If You Find Me



“Wow. Your mom is pretty effed up.”

I dart forward and rip the paper from her hands. She grins, the victor either way.

“That’s just a copy. I have more where that came from. You think Ryan Shipley could really like a backwoods freak like you? We only took you in out of pity.”

I stand next to myself—that’s how it feels—and watch helplessly as my arm pulls back and my fist balls, ready to hit her harder than I’ve ever hit anything.

“Go ahead—I dare you, freak,” Delaney hisses, not even trying to defend herself. “Show them who you really are—white-trash garbage whose mother didn’t bring her up right, let alone want her.”

To my horror, a dam breaks.

“You’re pathetic, you know that? I wish they’d never found you. I wish your crack-ass mother had taken you with her—”

“She was smoking meth” I hiss. “And I didn’t ask to come here.”

We’re both breathing heavily.

“What’s your problem with me anyway?” I say, the white heat filling my body. “I reckon you have everything a person could ask for. You even had my father. Why do you hate us so much?”

Delaney laughs, a hollow, bitter sound. “Are you kidding me? I never had either one of them. Not even my own mother! It was all about you. It’s always been about you! Were you alive? Were you dead? Oh, there’s another sighting. No, it’s not her. Were you hungry? Safe? Warm? Carey this, Carey that. It was always All about you.”

I watch the tears slip down her cheeks, the perfect facade melting into one of misery.

“You girls okay in there?” Melissa’s voice is light, calm.

“We’re fine, ma’am. Just finishing up.”

Delaney slaps the dish towel over my shoulder.

“I’m through here,” she says, her eyes hard. I watch her back, straight and proud, as she walks away.

Once she’s gone, I ball up the paper and shove it to the bottom of the garbage. Then I hold on to the edge of the counter for support and cry until I’m all cried out. I’m guessing a good cry has been a long time in the making, and I cry until I’m empty, but a good empty, like the speckled shells left behind by flapping quail babies.

My mind wanders back to the Hundred Acre Wood and I close my eyes, remembering the frosty breeze painting roses on our cheeks and setting the branches chattering; the stars blinking thoughtfully from their perilous heights; the crackling fire accompanying my violin, and Nessa clapping at the end, propped up against me for warmth.

I even yearn for Mama, just for a second, before I snuff out her memory like the candle stubs we read by when the kerosene lamp ran low.

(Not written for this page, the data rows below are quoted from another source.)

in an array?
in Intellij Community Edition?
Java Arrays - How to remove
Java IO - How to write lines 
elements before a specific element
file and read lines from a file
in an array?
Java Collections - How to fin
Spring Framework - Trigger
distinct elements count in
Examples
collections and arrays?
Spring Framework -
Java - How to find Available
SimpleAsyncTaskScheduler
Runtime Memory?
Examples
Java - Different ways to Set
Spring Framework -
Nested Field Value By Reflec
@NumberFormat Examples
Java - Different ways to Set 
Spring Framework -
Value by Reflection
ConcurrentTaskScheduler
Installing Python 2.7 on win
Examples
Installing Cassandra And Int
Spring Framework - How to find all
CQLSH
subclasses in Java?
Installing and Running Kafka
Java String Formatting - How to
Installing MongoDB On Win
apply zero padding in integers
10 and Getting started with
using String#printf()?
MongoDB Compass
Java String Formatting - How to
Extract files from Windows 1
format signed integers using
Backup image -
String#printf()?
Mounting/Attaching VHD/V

I close the dishwasher after filling the tiny compartment with dishwasher soap like my father taught me. I wipe down the counters and then the stainless-steel double sinks.

Fee-bee. Feeeeee-bee.

The little bird lands on the windowsill, tilting its head curiously, regarding me with sympathetic eyes.

I think of Ryan, of how I played for him, how he made the violin happy again, instead of melancholy and achy. He watched my soul ride the notes to all the private places: happy, sad, unsure, scared. In his eyes, I was CC, not the backwoods freak.

Would that change if he knew? If my life in the woods got around school? If Delaney showed him Mama’s letter?

My breath comes fast, and I work on slowing it down. In, out. In, out. I reckon I’d die if Ryan found out about me—if he looked at me and saw the old Carey with the dirty nails and smoke-smudged face, the ripped jeans and the cat-pee coat.

“I’m taking Jenessa up for her bath,” Melissa says, peeking in through the doorway.

“Yes, ma’am.”

After she’s gone, I splash water on my face and dry it with a sheet of paper towel. I still can’t believe they come from trees. It makes me right sad. I use the sheet to wipe off the R circle, too, clearing the glass in time to see the phoebe ride the current and alight on the barn roof. A streak of light rims the bottom of the door, where my father finishes up the evening feed.

Does he think the same as Delaney? That his daughters are backwoods freaks? White trash? Whatever that is, it even sounds nasty. Delaney had to be lying, saying that he’d looked for me. Mama said she sent him letters but that he never wrote back. Why did he let Mama take me, knowing himself what she was like?

I slip up the stairs and close the door behind me, crawling into bed fully clothed, like in the woods.

I listen to Melissa singing to Nessa in the tub. Three blind mice. See how they run. I let the sounds wash over me, clutching at the peace that comes from knowing Nessa’s not a burden to Melissa. She loves my little sister. Anyone can see it.

I pretend she’s our mother, our real mother, and the woods are just a bad dream erased with a bubble bath and a nonsensical children’s song.

The last thing I see before I drift off is Melissa’s crescent-moon smile.